3. Domes as architectural elements proliferated after about 100 A.D., when the Romans realized that an arch form could be turned into three-dimensional space. Before the Romans, buildings looked like squares or rectangles with pillars to hold up the heavy roofs. The Parthenon on the Athenian Acropolis is a good example of architecture based on pillars. The ancient Greeks built the Parthenon using 46 outer pillars and 23 inner pillars.

4. Compared to the Greek method of using pillars for support, Roman domes derived support from rotunda walls. The domed ceiling of the ancient Roman Pantheon is intact today, although it was built using heavy concrete.

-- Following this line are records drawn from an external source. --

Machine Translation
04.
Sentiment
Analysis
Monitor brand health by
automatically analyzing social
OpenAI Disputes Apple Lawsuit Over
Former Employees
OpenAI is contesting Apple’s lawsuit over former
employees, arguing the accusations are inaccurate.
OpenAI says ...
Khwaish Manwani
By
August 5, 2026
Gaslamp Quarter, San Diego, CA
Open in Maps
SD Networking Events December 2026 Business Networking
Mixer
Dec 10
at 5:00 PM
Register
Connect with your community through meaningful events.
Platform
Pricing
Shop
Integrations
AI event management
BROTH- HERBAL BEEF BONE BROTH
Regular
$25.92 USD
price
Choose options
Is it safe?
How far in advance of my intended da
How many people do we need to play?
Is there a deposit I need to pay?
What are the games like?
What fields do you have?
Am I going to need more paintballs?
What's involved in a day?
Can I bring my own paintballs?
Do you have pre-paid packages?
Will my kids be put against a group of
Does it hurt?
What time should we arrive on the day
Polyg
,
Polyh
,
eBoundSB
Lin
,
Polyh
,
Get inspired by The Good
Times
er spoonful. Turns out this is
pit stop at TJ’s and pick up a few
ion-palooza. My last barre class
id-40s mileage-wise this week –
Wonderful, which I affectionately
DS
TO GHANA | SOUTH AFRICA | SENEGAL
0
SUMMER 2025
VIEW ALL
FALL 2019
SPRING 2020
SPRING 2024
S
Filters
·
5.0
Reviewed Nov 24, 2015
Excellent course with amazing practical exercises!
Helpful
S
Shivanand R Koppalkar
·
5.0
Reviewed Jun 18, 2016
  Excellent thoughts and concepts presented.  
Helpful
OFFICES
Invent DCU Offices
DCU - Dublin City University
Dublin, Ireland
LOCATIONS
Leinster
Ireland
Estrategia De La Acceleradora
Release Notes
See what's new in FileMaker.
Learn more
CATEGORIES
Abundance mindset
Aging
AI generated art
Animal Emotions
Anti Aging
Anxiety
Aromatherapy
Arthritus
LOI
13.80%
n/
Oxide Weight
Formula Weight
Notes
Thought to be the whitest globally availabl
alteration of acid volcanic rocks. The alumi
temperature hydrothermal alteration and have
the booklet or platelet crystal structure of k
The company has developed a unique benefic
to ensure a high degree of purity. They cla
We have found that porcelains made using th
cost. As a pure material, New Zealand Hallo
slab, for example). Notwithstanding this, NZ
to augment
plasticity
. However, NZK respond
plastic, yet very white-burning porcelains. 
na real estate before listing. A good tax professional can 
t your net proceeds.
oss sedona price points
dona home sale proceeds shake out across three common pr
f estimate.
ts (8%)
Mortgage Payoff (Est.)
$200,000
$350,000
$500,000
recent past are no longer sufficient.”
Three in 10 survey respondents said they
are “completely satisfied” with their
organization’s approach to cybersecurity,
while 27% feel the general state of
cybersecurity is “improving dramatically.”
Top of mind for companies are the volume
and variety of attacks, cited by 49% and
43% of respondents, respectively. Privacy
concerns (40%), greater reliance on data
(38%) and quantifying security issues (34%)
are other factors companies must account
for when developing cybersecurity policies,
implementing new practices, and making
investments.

5. The architectural dome, simply defined, is  type of roof structure. In appearance, it resembles a huge bowl. Domes were built taller over time and therefore heavier. Builders tried various methods to reduce the weight, including iron or tension rings to reduce stress and prevent collapse.

6. A breakthrough came in 1420 A.D. when an obscure goldsmith named Filippo Brunelleschi won a commission to design the heavy dome that still sets atop the Santa Maria del Fiore design puzzled architects until the twentieth century, when a professor discovered Burnelleschi's diagram that showed a bricklaying pattern resembling a series of flowers.

7. The latest breakthrough came in the 1940s, when R. Buckminster Fuller designed the geodesic dome. Fuller conceived the dome as a series of triangles. The configuration of the triangles reduce stress. As a result, geodesic domes not only look different but they are also much stronger in comparison to past domes that evolved from the arch. Spaceship Earth at Walt Disney World's Epcot Center is often cited as a modified geodesic dome.

8. Domes are common architectural features today. They appear on churches, synagogues, and government buildings. Many sports arenas are shaped as domes.